When I want to go somewhere, I look at a map—these days, of course, it’s a map on my iPhone. I may learn that my destination is close at hand and easy to reach. Or, I may discover bad news: the place I want to go is far away, and there is a big obstacle in the way, like a nine-car crash on the interstate. This is bad news. But the right response is not to denounce the map and the mapmaker. The proper response is not to imagine that the destination is close by, and there are no obstacles—and to set out on my journey based on those pleasingly false assumptions. No, the thing you have to do is, first, understand the obstacle, and second, figure out how to avoid it and still reach your destination.

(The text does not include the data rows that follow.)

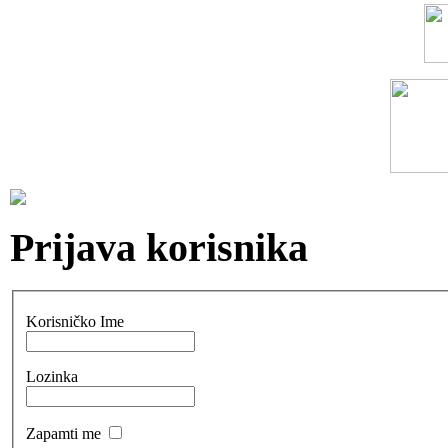
Prijava korisnika
Korisničko Ime
Lozinka
Zapamti me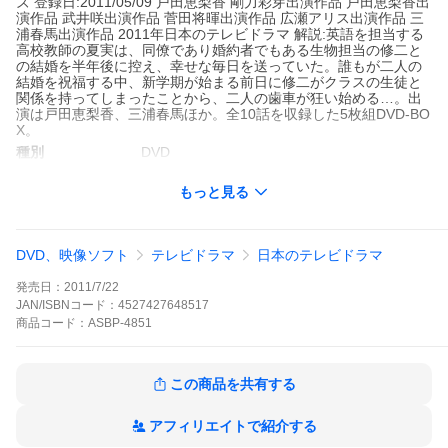
ズ 登録日:2011/05/09 戸田恵梨香 剛力彩芽出演作品 戸田恵梨香出
演作品 武井咲出演作品 菅田将暉出演作品 広瀬アリス出演作品 三
浦春馬出演作品 2011年日本のテレビドラマ 解説:英語を担当する
高校教師の夏実は、同僚であり婚約者でもある生物担当の修二と
の結婚を半年後に控え、幸せな毎日を送っていた。誰もが二人の
結婚を祝福する中、新学期が始まる前日に修二がクラスの生徒と
関係を持ってしまったことから、二人の歯車が狂い始める…。出
演は戸田恵梨香、三浦春馬ほか。全10話を収録した5枚組DVD-BO
X。
種別
DVD
発売日
2011/7/22
もっと見る
ジャンル
国内TVドラマ全般
監督
DVD、映像ソフト
テレビドラマ
日本のテレビドラマ
出演
戸田恵梨香
三浦春馬 武井咲 菅田将暉 剛力彩
発売日：
2011/7/22
芽 広瀬アリス 中島健人 石橋杏奈
JAN/ISBNコード：
4527427648517
収録時間
475分
商品
コード：
ASBP-4851
組枚数
5
関連商品
剛力彩芽出演作品
この商品を共有する
戸田恵梨香出演作品
アフィリエイトで紹介する
武井咲出演作品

It is in that spirit that I suggest you approach Adam Serwer, White Nationalism’s Deep American Roots: A long-overdue excavation of the book that Hitler called his “bible,” and the man who wrote it:
America has always grappled with, in the words of the immigration historian John Higham, two “rival principles of national unity.” According to one, the U.S. is the champion of the poor and the dispossessed, a nation that draws its strength from its pluralism. According to the other, America’s greatness is the result of its white and Christian origins, the erosion of which spells doom for the national experiment.

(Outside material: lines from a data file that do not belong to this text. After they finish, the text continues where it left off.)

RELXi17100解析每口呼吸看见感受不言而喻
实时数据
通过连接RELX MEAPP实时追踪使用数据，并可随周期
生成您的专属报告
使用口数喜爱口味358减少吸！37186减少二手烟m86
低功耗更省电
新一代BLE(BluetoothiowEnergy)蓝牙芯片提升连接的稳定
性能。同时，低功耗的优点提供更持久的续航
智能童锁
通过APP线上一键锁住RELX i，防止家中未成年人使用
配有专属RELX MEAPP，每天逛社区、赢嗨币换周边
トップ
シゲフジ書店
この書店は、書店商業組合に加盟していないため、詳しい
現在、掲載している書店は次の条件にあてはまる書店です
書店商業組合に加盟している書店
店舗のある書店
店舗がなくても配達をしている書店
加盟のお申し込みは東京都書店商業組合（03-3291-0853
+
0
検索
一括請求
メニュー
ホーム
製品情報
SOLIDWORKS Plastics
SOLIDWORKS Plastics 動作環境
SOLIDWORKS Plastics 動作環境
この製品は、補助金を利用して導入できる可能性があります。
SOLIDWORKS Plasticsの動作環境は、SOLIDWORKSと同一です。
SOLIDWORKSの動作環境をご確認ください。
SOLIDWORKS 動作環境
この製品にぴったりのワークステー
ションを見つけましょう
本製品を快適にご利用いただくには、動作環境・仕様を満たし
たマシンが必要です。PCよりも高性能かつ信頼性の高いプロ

People of both political persuasions like to tell a too-simple story about the course of this battle: World War II showed Americans the evil of racism, which was vanquished in the 1960s. The Civil Rights Act and the Voting Rights Act brought nonwhites into the American polity for good. The Immigration and Nationality Act of 1965 forever banished the racial definition of American identity embodied in the 1924 immigration bill, forged by Johnson and Reed in their crusade to save Nordic Americans from “race suicide.”

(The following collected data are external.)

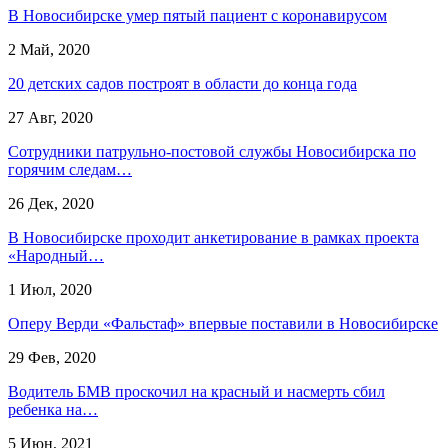
В Новосибирске умер пятый пациент с коронавирусом
2 Май, 2020
20 детских садов построят в области до конца года
27 Авг, 2020
Сотрудники патрульно-постовой службы Новосибирска по
горячим следам…
26 Дек, 2020
В Новосибирске проходит анкетирование в рамках проекта
«Народный…
1 Июл, 2020
Оперу Верди «Фальстаф» впервые поставили в Новосибирске
29 Фев, 2020
Водитель БМВ проскочил на красный и насмерть сбил
ребенка на…
5 Июн, 2021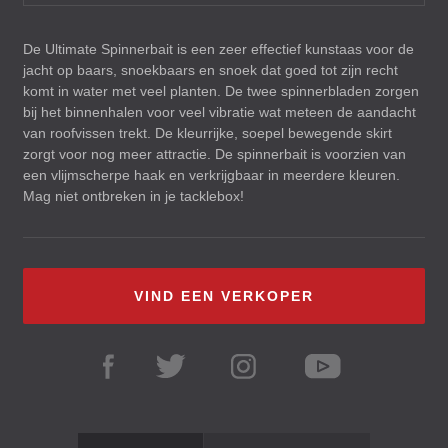
De Ultimate Spinnerbait is een zeer effectief kunstaas voor de
jacht op baars, snoekbaars en snoek dat goed tot zijn recht
komt in water met veel planten. De twee spinnerbladen zorgen
bij het binnenhalen voor veel vibratie wat meteen de aandacht
van roofvissen trekt. De kleurrijke, soepel bewegende skirt
zorgt voor nog meer attractie. De spinnerbait is voorzien van
een vlijmscherpe haak en verkrijgbaar in meerdere kleuren.
Mag niet ontbreken in je tacklebox!
VIND EEN VERKOPER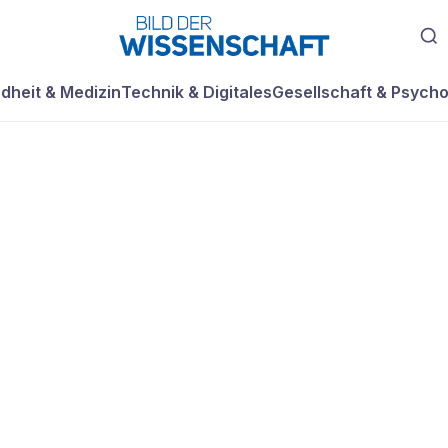
dheit & Medizin
Technik & Digitales
Gesellschaft & Psycho
der Genetik und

The truth is that the rivalry never ended, and Grantism, despite its swift wartime eclipse, did not become extinct. The Nazis, initially puzzled by U.S. hostility, underestimated the American commitment to democracy. As the Columbia historian Ira Katznelson writes in Fear Itself: The New Deal and the Origins of Our Time(2013), the South remained hawkish toward Nazi Germany because white supremacists in the U.S. didn’t want to live under a fascist government. What they wanted was a herrenvolk democracy, in which white people were free and full citizens but nonwhites were not.